### Extract provided
= = = = =

Those who wish to contribute to this fund should visit the Play It Forward page on HeartlandConnections.com or mail a check to Galva Arts Council, PO Box 29, Galva, IL 61434, with a memo of “Play It Forward.”
The campaign is a partnership between Heartland Connections, Levitt AMP Galva Music Series, Galva Arts Council, Peoria Music Live, Done Right TV, and Bishop Hill Creative Commons and is made possible by generous support from the Galesburg Community Foundation.
“And we’re gonna do a virtual series outside of that, with some other artists,” Taylor said. “That will be probably over the course of the summer. And we’ll kind of play that by ear, depending on how conditions are. If things change, and we’re able to do some of these concerts with an audience, we will.”
“If conditions change, we may do concerts at the park in Galva or Cambridge, that will happen, probably with local or regional acts that haven’t been working,” he said. “It’s a tough thing. Just a lot of uncertainty in the industry right now. For us to commit to do dates, really puts and really everyone, at risk.”
“It wasn’t a decision anyone wanted to make, but that’s the situation we were in,” Taylor said. “We made the best choice we could.”
All the artists for Galva were booked, and all the acts have been invited back next year. Most of them have shown interest; some are on the fence, especially the international ones, he said.
The only local artist who was booked was Lewis Knudsen of Rock Island, in August, to be part of a planned Quad-Cities Live Music Month, led by River Music Experience and Visit Quad Cities. The goal was to ramp up the number of concerts that month, and heavily promote them, to bring in more out-of-town visitors, Taylor said.
“What we try to do here is bring in music that has not been played here in the area, things that people can’t see easily,” he said of the Galva series. Plans for Live Music Month are also up in the air, he added.
“Venues, especially in bigger cities, they really do drive the economy,” Taylor said. “People will come in from the outside areas, come \in, go to dinner, see a show, and maybe stay overnight in a hotel. It is a big tourism driver. Without it, it’ll be tough to get things back to how they used to be. I don’t think thing will be the same for a while at all.”

= = = = =

### Records

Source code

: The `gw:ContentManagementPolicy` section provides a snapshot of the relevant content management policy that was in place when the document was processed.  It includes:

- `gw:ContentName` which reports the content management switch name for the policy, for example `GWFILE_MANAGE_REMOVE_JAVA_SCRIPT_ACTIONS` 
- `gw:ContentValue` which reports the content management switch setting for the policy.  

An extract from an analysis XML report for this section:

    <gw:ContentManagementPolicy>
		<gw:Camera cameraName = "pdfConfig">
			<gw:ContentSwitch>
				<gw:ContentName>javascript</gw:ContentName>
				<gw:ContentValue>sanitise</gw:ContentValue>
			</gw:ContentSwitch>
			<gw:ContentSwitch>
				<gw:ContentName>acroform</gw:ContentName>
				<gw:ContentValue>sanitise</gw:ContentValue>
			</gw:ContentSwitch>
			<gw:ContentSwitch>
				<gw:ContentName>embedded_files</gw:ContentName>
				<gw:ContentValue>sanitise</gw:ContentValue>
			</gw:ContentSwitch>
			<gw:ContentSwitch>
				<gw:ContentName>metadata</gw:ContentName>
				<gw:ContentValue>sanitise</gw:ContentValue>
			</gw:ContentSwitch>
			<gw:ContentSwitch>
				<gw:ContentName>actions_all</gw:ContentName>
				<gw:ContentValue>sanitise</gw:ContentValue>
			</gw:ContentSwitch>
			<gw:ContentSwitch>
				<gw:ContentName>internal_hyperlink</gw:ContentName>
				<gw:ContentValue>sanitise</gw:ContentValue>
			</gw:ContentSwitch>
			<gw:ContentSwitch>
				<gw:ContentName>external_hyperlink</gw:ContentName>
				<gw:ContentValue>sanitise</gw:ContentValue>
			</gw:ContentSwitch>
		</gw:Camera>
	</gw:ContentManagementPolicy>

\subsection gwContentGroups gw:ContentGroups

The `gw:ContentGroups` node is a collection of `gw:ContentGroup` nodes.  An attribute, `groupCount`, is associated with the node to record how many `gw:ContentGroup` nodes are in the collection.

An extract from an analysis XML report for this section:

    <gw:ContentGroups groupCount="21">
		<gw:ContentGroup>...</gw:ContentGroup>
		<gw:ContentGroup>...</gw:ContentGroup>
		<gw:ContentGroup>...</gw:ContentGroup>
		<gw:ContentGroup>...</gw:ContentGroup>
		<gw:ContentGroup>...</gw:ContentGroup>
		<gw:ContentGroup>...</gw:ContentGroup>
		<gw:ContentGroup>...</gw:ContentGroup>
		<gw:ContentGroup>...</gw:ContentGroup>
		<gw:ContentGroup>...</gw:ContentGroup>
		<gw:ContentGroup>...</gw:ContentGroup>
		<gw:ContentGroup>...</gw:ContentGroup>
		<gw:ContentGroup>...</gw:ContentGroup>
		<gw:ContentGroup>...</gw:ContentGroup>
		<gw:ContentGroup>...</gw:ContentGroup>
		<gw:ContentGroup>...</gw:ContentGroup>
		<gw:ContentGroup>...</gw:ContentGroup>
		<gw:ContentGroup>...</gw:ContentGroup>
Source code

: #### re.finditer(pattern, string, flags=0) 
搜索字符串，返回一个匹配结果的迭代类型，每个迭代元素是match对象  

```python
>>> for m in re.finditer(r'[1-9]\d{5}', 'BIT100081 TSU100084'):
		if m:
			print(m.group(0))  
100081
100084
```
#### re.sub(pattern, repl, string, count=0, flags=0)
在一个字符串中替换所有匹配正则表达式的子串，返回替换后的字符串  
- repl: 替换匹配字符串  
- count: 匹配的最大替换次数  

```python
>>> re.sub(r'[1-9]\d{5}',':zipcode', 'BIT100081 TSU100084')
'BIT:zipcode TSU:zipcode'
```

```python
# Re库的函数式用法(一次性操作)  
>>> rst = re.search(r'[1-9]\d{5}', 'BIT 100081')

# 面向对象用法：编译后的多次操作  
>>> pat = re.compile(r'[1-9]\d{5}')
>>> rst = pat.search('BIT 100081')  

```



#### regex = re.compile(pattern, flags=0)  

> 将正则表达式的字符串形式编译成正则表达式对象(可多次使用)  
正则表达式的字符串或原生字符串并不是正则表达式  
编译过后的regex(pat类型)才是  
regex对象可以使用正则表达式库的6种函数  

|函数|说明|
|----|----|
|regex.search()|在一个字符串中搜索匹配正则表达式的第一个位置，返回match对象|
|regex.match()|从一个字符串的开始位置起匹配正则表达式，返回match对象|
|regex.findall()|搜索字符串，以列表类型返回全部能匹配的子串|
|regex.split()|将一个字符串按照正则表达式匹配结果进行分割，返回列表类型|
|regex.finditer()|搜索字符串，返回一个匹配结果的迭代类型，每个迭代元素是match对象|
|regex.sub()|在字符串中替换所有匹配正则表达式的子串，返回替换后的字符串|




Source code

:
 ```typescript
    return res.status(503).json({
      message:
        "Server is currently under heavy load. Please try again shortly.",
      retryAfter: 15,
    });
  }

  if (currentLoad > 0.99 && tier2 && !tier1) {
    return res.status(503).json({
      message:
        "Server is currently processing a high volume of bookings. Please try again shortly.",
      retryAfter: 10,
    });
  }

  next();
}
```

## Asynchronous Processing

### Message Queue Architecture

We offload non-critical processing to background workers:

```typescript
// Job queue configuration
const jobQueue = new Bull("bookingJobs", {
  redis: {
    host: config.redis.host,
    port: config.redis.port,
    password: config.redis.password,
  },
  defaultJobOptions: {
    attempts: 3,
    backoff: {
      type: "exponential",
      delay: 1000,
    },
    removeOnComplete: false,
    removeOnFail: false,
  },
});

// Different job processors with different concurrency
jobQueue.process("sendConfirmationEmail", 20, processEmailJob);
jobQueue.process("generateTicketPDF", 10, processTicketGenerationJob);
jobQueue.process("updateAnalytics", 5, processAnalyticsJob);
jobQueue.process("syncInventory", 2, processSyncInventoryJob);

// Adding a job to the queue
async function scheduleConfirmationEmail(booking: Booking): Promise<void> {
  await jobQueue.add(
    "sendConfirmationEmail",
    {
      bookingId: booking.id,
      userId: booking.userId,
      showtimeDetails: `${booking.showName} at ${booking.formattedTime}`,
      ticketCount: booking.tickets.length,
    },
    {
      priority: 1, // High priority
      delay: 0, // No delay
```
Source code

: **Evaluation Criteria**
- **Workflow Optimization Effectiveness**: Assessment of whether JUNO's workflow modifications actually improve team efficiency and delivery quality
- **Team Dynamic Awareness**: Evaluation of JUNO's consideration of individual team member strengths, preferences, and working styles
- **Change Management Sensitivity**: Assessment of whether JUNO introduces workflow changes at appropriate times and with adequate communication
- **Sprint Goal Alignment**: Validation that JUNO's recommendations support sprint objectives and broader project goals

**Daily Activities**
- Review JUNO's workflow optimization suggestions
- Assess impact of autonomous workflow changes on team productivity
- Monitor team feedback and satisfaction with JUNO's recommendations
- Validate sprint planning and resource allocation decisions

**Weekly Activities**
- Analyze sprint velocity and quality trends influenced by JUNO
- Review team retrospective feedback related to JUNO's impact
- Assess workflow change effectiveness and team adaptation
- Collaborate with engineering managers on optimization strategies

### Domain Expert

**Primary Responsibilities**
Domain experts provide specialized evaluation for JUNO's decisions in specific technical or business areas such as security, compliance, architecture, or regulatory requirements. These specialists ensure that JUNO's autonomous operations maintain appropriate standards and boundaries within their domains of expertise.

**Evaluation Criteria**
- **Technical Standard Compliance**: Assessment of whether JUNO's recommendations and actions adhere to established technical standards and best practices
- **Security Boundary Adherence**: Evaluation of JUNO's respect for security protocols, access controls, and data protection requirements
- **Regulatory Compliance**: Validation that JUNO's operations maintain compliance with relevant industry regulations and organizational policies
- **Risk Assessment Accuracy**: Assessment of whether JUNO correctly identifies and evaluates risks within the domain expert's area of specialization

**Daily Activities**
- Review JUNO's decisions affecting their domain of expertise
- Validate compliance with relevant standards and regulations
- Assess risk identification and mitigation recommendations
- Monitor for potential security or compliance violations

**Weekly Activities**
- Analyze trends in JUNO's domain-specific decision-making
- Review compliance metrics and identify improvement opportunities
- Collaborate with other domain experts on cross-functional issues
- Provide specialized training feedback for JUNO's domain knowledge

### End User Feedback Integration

= = = = =

### Exercise set
- A) Could you copy the passage from the article on the Galva music series, starting at "All the artists" and ending at "air, he added."?
- B) According to the article on the Galva music series, who was the only local artist booked?
- C) Do these statements agree with the article on the Galva music series? (i) The campaign is made possible by support from the Galesburg Community Foundation. (ii) All the acts booked for Galva have been invited back next year. (iii) Checks mailed to the Galva Arts Council should carry a memo of "Levitt AMP."

### Solution set
- A)
All the artists for Galva were booked, and all the acts have been invited back next year. Most of them have shown interest; some are on the fence, especially the international ones, he said.
The only local artist who was booked was Lewis Knudsen of Rock Island, in August, to be part of a planned Quad-Cities Live Music Month, led by River Music Experience and Visit Quad Cities. The goal was to ramp up the number of concerts that month, and heavily promote them, to bring in more out-of-town visitors, Taylor said.
“What we try to do here is bring in music that has not been played here in the area, things that people can’t see easily,” he said of the Galva series. Plans for Live Music Month are also up in the air, he added.

- B) Lewis Knudsen of Rock Island.

- C)
(i) Yes: "is made possible by generous support from the Galesburg Community Foundation."
(ii) Yes: "all the acts have been invited back next year."
(iii) No: "with a memo of “Play It Forward.”"